The Director of Communications at Responsive Group, an operating partner of Rykka Care Centres who owns Hawthorne Place, said that at no time were issues relating to mold, fungus, dehydration or malnutrition raised.
“All concerns that were raised were addressed immediately,” Nicola Major said in a statement. “Every death certificate issued in Ontario must include a cause of death and be signed by the attending physician. None of the death certificates issued for Hawthorne Place residents cite neglect, dehydration or malnutrition as a cause of death. There have been no investigations into any deaths at Hawthorne Place.”
This isn’t the first time a military report detailed horrendous conditions at Hawthorne Place Care Centre. The armed forces released a report on May 26, 2020 detailing the grim conditions they observed at the first five long-term care homes they attended. The report alleged that not only were there staffing shortages and lack of personal protective equipment (PPE) at the homes, but also that there were bug infestations, old food trays stacked inside resident rooms and that patients were observed “crying for help with staff not responding.”
At Hawthorne Place specifically, the military described a “significant deterioration of cleanliness standards,” including “significant gross fecal contamination” in numerous patient rooms as well as ants and cockroaches. They also said that military members witnessed “forceful feeding” of residents, causing “audible choking.”

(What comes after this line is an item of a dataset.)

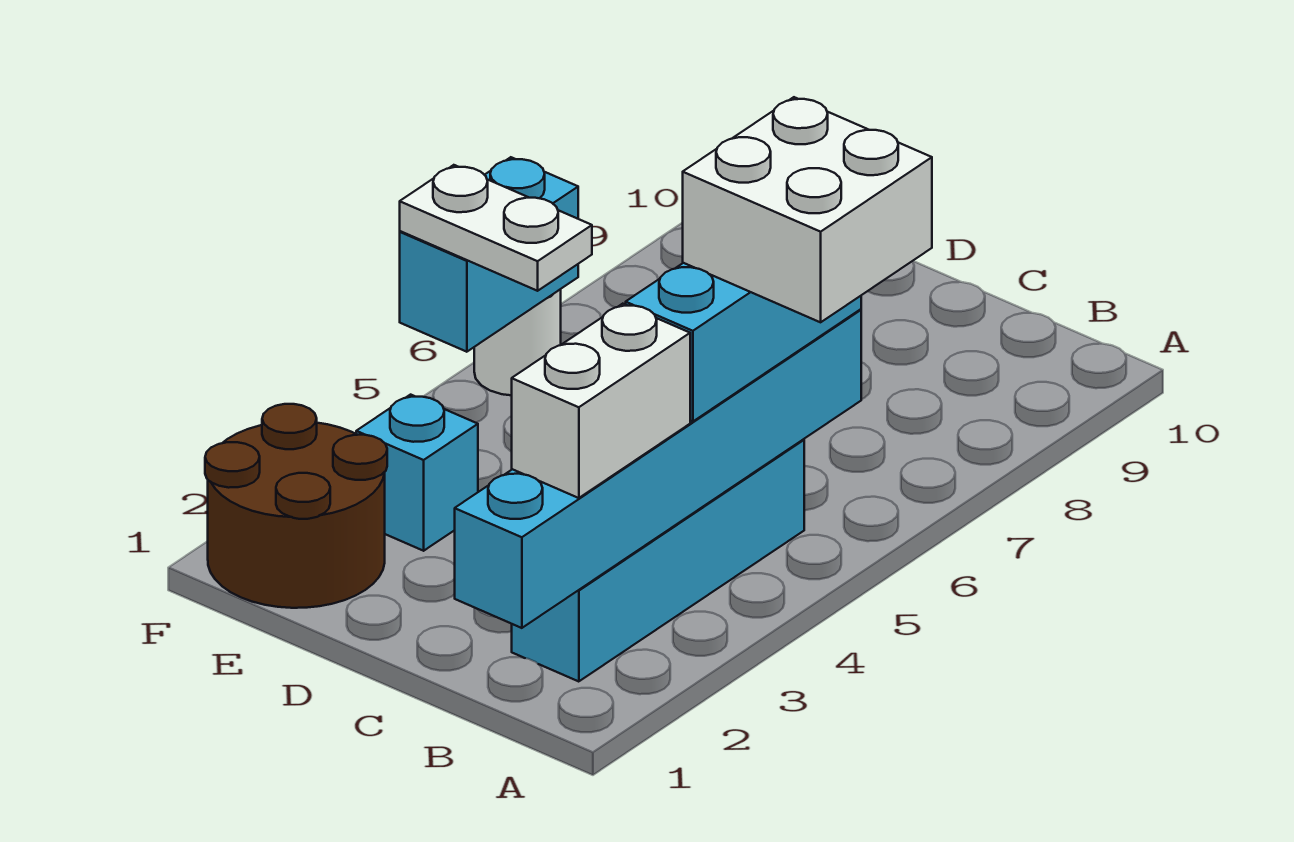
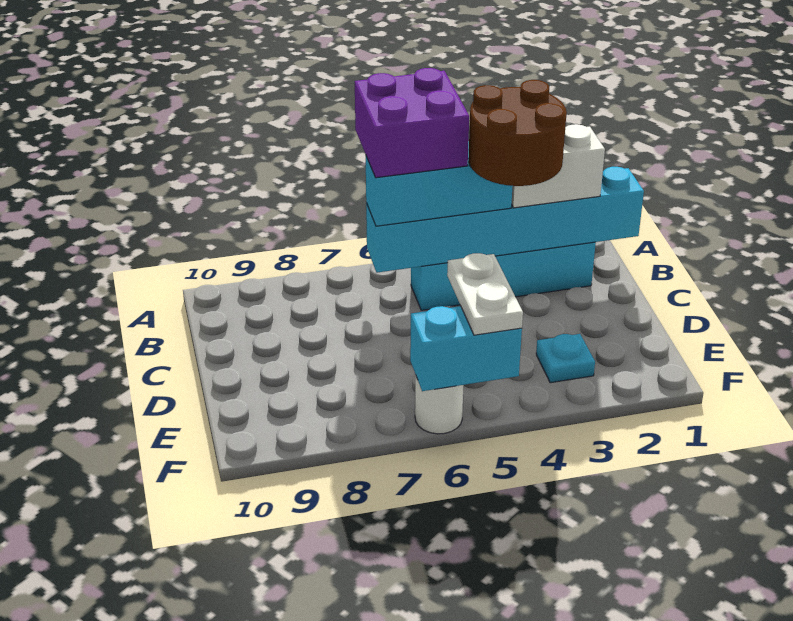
white 2x2 brick [683,97,932,322] -> purple 2x2 brick [355,68,469,178]
brown 2x2 round brick [205,404,387,608] -> brown 2x2 round brick moved to [469,80,567,186]
cyan 1x1 brick [356,395,478,551] -> cyan 1x1 plate [536,334,595,383]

Following the release of the report, Major said that Hawthorne Place conducted its own investigation and cooperated in an inspection by the Ministry of Long-Term Care.
“Both the Ministry of Long-Term Care’s follow up inspection as well as our own investigation found many instances where allegations were not shared with Hawthorne Place’s leadership team at the time, could not be substantiated, or members of the CAF could not recall a date or time an incident occurred,” Major said on Monday.
“We remain committed to providing a safe environment for our residents and staff, and Hawthorne Place continues to follow all new and ongoing infection prevention and control measures as directed by the province in consultation with Public Health.”
There is no longer a COVID-19 outbreak at Hawthorne Place Care Centre.
Speaking at Question Period on Monday morning, Government House Leader Paul Calandra has said that Ontario’s chief coroner is investigating all long-term care deaths and that “once that documentation has been received and thoroughly reviewed by both the coroner and by the ministry, we will be acting on recommendations that we received.”
Since the beginning of the pandemic, 3,931 long-term care residents have died as a result of COVID-19.